Introduction: Postoperative analgesia is one of the major concerns to significant patients posted for major surgeries. One of the gold standard techniques to control postoperative pain in significant surgeries like lower abdominal and lower limb surgeries is epidural analgesia administration with local anesthetic and opioids. The difficulty in developing a realistic risk/benefit analysis of epidural analgesia has led clinicians to frequently wonder if epidurals are beneficial for post-operative pain management and whether the procedure is safe, which has limited the adoption of the technique. The effectiveness and safety in the postoperative period after the epidural insertion with local anesthetics and steroids in persons posted for surgery are discussed in this review.

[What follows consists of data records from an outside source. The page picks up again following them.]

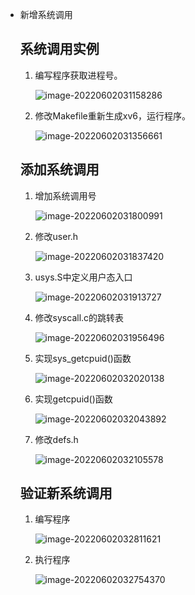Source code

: - 新增系统调用

  ## 系统调用实例

  1. 编写程序获取进程号。

     

     <img src="./imgs/image-20220602031158286.png" alt="image-20220602031158286"  />

  2. 修改Makefile重新生成xv6，运行程序。

     
  
     ![image-20220602031356661](./imgs/image-20220602031356661.png)
  
  ## 添加系统调用
  
  1. 增加系统调用号

     

     ![image-20220602031800991](./imgs/image-20220602031800991.png)
  
  2. 修改user.h
  
     
  
     ![image-20220602031837420](./imgs/image-20220602031837420.png)
  
  3. usys.S中定义用户态入口
  
     
  
     ![image-20220602031913727](./imgs/image-20220602031913727.png)
  
  4. 修改syscall.c的跳转表
  
     
  
     ![image-20220602031956496](./imgs/image-20220602031956496.png)
  
  5. 实现sys_getcpuid()函数
  
     
  
     ![image-20220602032020138](./imgs/image-20220602032020138.png)
  
  6. 实现getcpuid()函数
  
     
  
     ![image-20220602032043892](./imgs/image-20220602032043892.png)
  
  7. 修改defs.h
  
     
  
     ![image-20220602032105578](./imgs/image-20220602032105578.png)
  
  ## 验证新系统调用
  
  1. 编写程序
  
     
  
     ![image-20220602032811621](./imgs/image-20220602032811621.png)
  
  2. 执行程序
  
     
  
     ![image-20220602032754370](./imgs/image-20220602032754370.png)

Methodology: This review article was written with a systemic literature review with the help of a data search machine-like Pub Med, Scopus, web of sciences, and Google scholar. In this article, observational studies and case reports were included.
Review Findings: The administration of substantial dosages of opioid and LA medications in the intensive care environment can achieve total dynamic pain alleviation, i.e., complete lack of discomfort while moving and coughing, after extensive upper abdominal surgery was achieved. A more practical method is to assess discomfort while movement or sneezing, to have a patient who can move, breathe deeply, and cough successfully while scoring three or less on a VAS scale recorded during moving.
Conclusions: Continuing thoracic epidural anesthesia with a lower dose Local Anesthetics–opioids combo or single-shot epidural injections seems to have the potential to provide good dynamic pain management for several persons, particularly patients undergoing significant abdominal and thoracic operations. Timely mobilization, as well as speedy recovery, require this level of pain alleviation.